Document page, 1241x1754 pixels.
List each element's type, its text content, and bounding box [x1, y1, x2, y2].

--

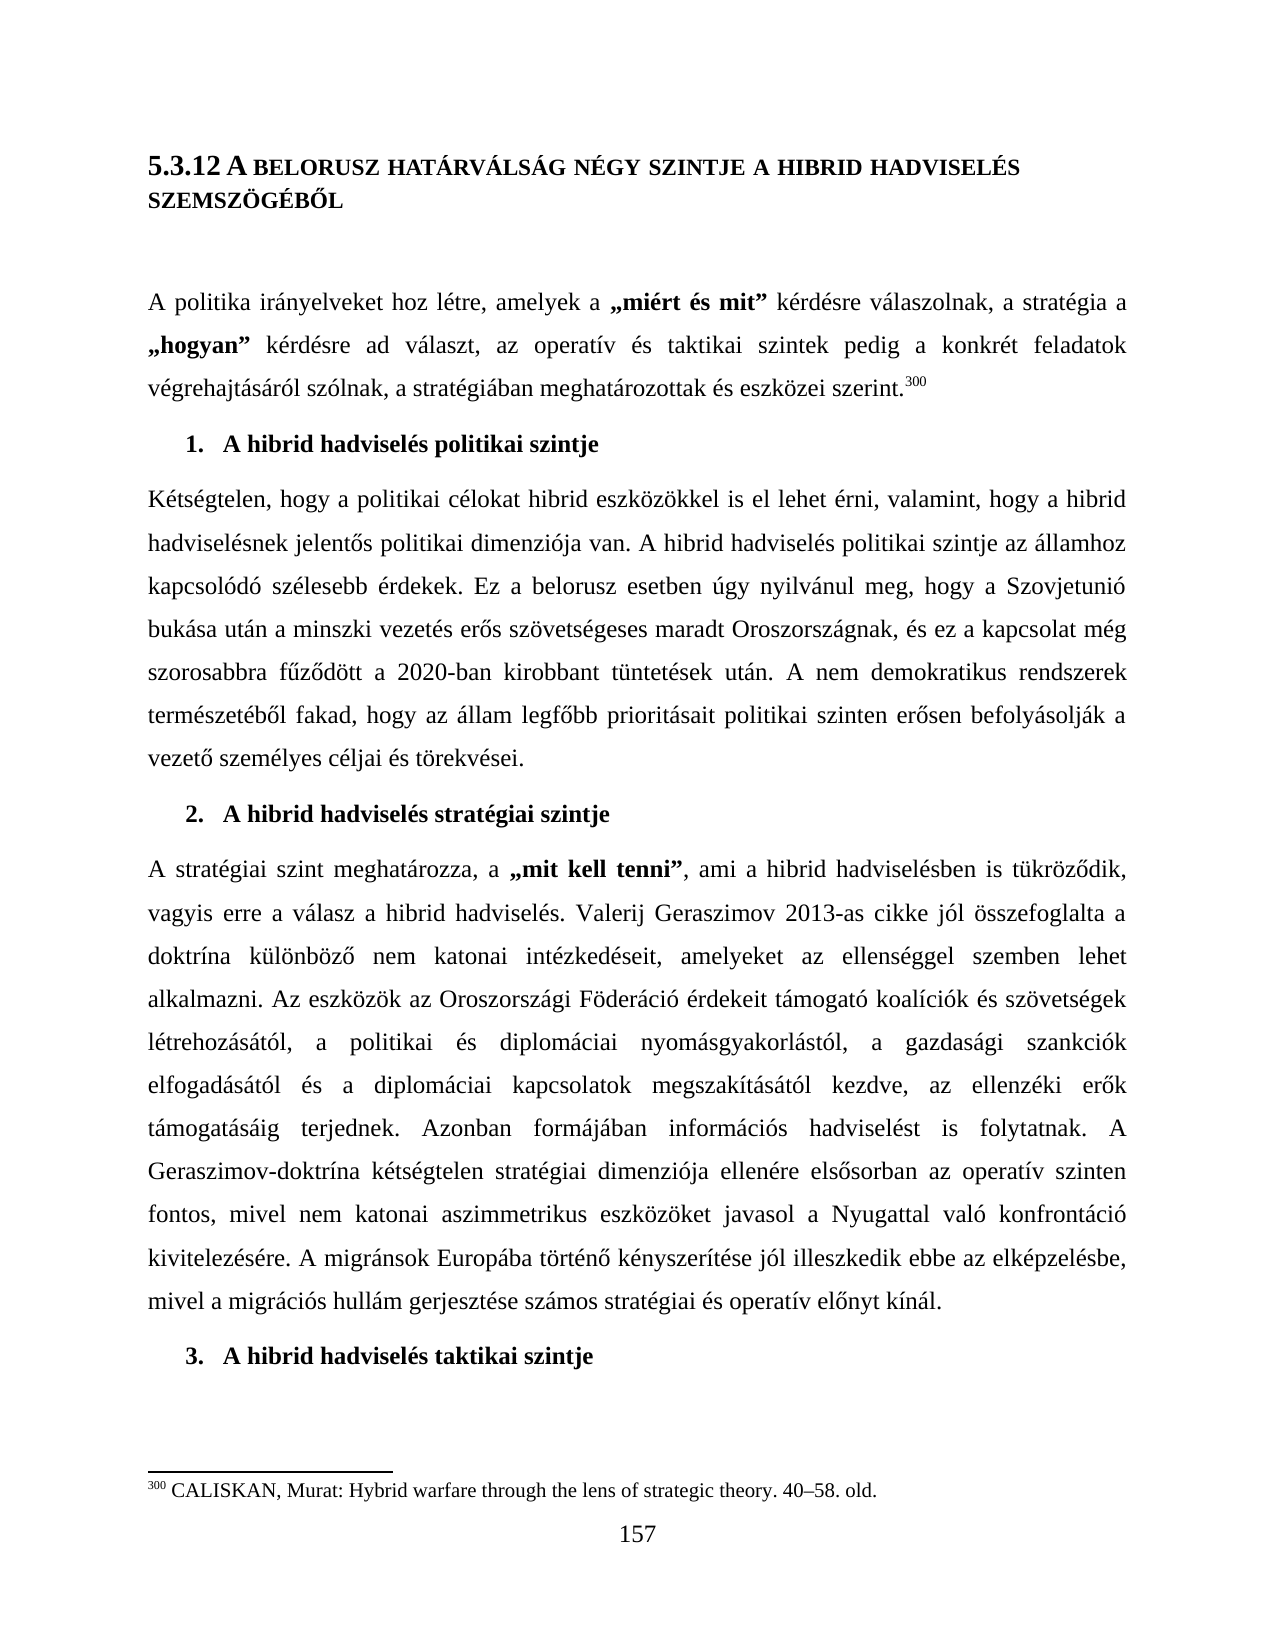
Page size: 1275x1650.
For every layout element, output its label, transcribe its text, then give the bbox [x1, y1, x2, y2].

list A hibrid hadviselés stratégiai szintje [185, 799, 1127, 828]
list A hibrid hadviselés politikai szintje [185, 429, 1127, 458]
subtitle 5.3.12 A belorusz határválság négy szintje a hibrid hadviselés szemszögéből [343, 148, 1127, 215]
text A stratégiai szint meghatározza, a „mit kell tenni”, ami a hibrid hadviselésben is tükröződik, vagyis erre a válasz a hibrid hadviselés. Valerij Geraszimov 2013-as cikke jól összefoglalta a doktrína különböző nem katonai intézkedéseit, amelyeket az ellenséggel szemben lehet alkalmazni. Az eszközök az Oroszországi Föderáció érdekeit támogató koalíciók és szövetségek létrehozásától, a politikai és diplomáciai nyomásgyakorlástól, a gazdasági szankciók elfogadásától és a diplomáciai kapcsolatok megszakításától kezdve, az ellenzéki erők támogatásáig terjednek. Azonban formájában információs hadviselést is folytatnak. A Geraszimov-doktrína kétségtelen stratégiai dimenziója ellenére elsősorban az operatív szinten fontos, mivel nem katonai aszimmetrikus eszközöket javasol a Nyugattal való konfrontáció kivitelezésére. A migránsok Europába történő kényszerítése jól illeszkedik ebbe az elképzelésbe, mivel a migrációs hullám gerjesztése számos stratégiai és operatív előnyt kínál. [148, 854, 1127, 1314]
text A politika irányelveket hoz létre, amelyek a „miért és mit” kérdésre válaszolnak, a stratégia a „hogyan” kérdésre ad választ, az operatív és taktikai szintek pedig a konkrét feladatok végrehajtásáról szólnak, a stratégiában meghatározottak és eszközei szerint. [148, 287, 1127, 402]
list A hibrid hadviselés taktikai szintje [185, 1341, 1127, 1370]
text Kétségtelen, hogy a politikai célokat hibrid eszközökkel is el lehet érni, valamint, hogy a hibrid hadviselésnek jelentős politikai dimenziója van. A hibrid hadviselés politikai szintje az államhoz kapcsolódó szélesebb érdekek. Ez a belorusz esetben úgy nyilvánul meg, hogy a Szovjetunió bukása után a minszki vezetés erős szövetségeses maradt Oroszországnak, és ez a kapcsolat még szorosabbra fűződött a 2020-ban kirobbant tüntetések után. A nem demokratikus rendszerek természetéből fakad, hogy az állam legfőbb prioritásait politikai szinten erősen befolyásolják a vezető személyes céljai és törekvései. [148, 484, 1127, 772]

--

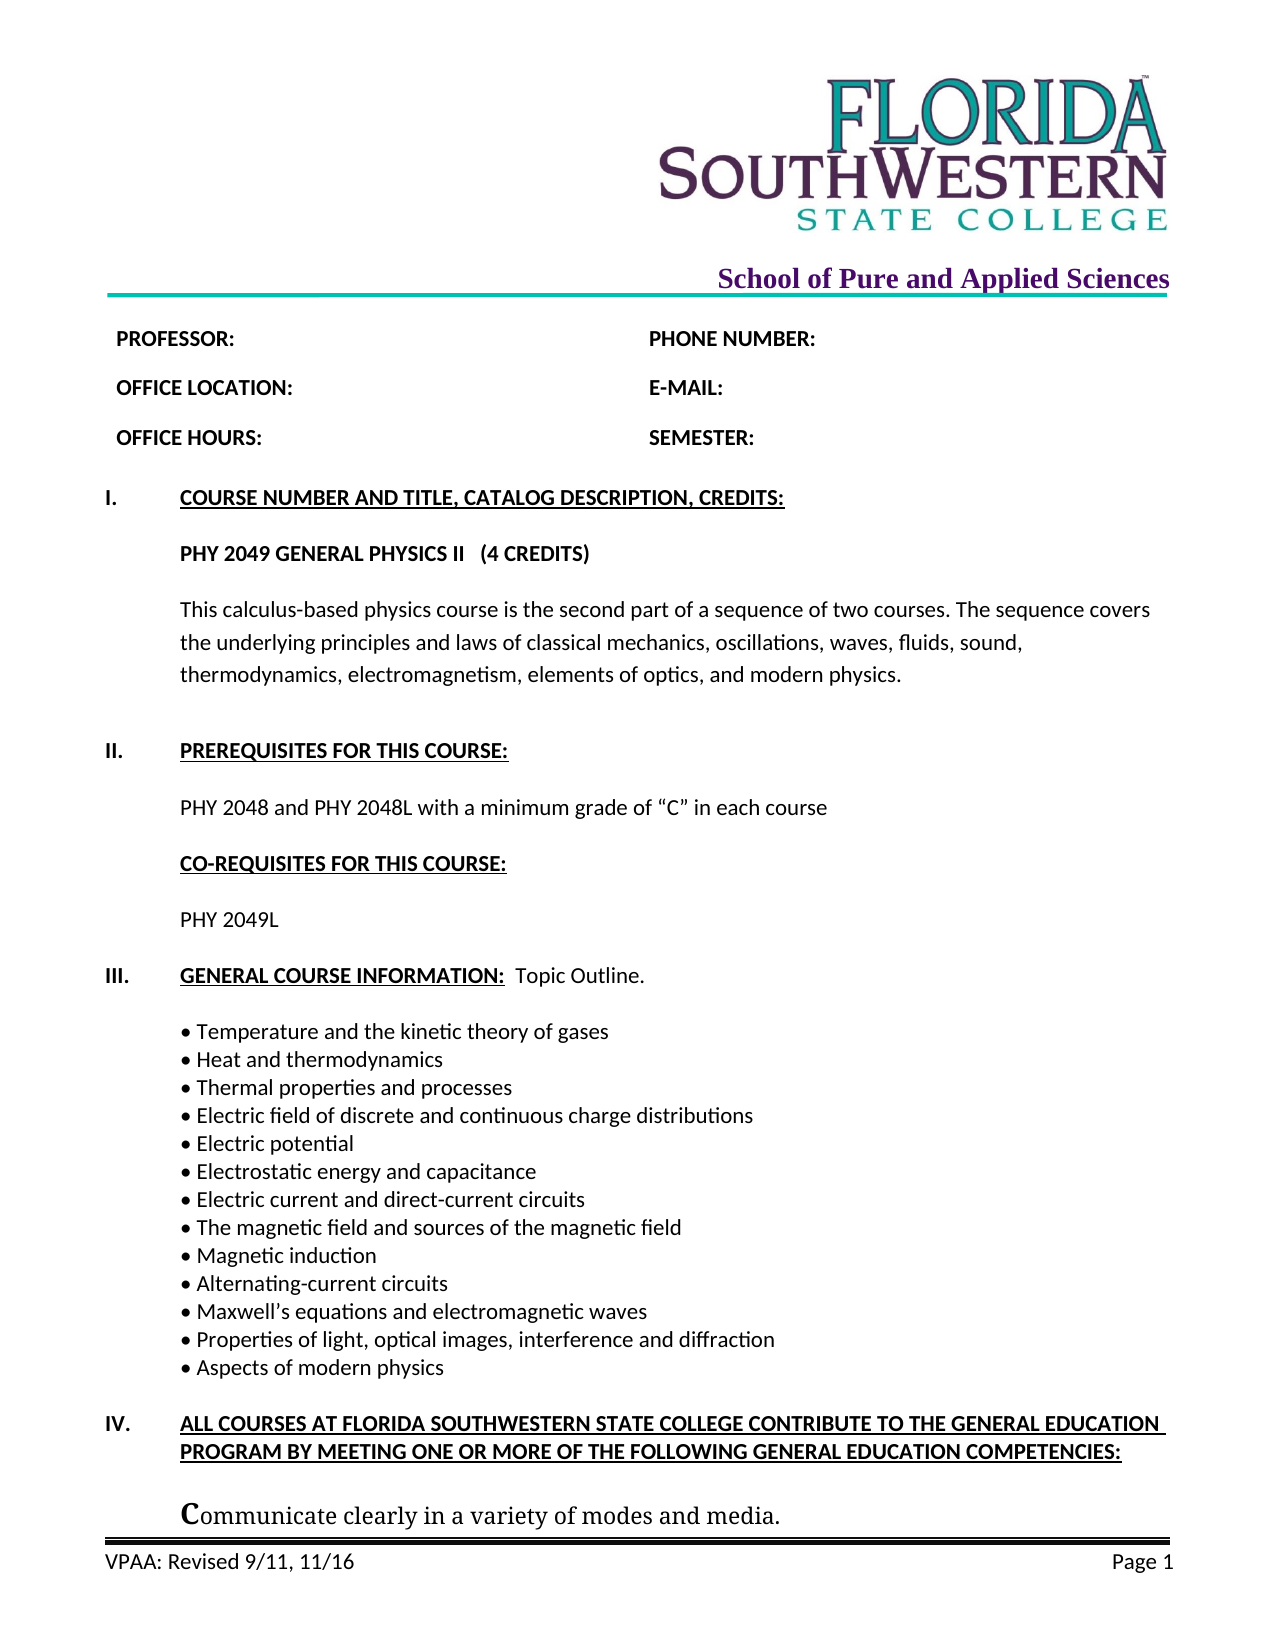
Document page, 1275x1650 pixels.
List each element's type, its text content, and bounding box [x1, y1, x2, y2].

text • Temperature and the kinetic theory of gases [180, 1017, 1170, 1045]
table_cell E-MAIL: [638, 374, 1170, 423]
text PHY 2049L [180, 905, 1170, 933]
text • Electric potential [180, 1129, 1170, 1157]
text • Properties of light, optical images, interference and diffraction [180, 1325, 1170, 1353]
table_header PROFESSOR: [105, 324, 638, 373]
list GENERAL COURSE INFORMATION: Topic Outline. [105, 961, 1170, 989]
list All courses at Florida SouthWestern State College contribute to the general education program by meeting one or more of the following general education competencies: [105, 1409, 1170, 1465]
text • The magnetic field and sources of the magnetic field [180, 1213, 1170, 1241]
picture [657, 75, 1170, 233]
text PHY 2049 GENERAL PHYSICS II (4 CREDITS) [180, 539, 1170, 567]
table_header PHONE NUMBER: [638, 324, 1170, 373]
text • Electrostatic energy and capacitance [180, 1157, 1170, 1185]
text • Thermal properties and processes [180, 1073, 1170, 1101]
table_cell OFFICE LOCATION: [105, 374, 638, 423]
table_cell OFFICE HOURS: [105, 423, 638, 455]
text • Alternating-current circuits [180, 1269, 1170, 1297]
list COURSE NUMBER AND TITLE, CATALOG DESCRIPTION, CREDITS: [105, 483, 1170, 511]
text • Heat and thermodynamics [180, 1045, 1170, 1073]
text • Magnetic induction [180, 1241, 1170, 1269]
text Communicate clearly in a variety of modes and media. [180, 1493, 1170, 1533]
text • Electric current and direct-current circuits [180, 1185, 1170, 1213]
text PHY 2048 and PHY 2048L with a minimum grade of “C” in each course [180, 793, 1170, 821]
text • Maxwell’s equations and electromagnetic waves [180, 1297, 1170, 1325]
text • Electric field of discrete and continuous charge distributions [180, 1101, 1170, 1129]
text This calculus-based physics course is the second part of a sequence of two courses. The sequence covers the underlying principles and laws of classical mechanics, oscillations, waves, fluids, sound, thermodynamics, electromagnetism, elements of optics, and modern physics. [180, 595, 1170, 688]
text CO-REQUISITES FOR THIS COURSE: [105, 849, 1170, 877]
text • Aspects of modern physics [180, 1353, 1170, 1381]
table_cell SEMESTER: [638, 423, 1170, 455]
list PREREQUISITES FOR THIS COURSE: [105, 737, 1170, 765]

WHAT NEEDS TO BE DONE
Look over the records above and copy each line that includes the string "Document".

WRITTEN RESPONSE
Document page, 1241x1754 pixels.
Document page, 1275x1650 pixels.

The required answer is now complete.